Jacqueline de Ribes: The Art of Style, on view through February 21, 2016 at the Metropolitan Museum of Art’s Anna Wintour Costume Center, looks at the fashion persona of the Countess Jacqueline de Ribes, both muse and designer, and in many ways, a living work of art (as curator Harold Koda puts it, her approach to dress was “a kind of performance art”). The exhibition features some sixty works taken from de Ribes’s archives and dating from 1962 to the present, including examples of her personal fancy dress ball ensembles. Though she put together her ball gowns and other attire herself, sometimes with the help of a seamstress, de Ribes was the celebrated client of many of the last century’s most important fashion houses (the Met’s list includes Giorgio Armani, Pierre Balmain, Bill Blass, Marc Bohan for House of Dior, Roberto Cavalli, John Galliano, Madame Grès [Alix Barton], Valentino Garavani, Jean-Paul Gaultier, Norma Kamali, Guy Laroche, Ralph Lauren, Ralph Rucci, Yves Saint Laurent, Fernando Sanchez for Révillon Frères, and Emanuel Ungaro).

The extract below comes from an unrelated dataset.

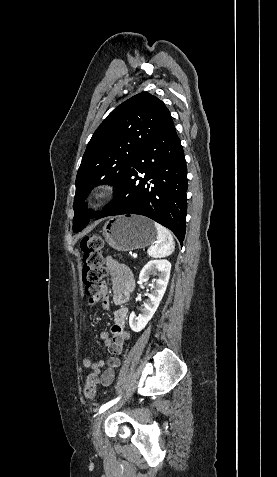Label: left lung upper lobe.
<instances>
[{"label": "left lung upper lobe", "instance_id": "obj_1", "mask_svg": "<svg viewBox=\"0 0 277 477\" xmlns=\"http://www.w3.org/2000/svg\"><path fill=\"white\" fill-rule=\"evenodd\" d=\"M165 104L157 97L139 93L116 107L100 124L83 155L76 177L74 232L81 231L97 213L87 212L84 200L94 186L117 188L142 148L170 121Z\"/></svg>", "mask_w": 277, "mask_h": 477}]
</instances>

She had her own fashion house from 1982 to 1995. metmuseum.org
Jacqueline de Ribes, courtesy of The Metropolitan Museum of Art.
“Clothes speak about the individual and about society—class, gender, economics, politics, power,” says the Fashion Project’s Leff. “After all, we dress ourselves each day, and, in doing so, we construct and convey a bit of our identity—that is, who we are or who we want to be.”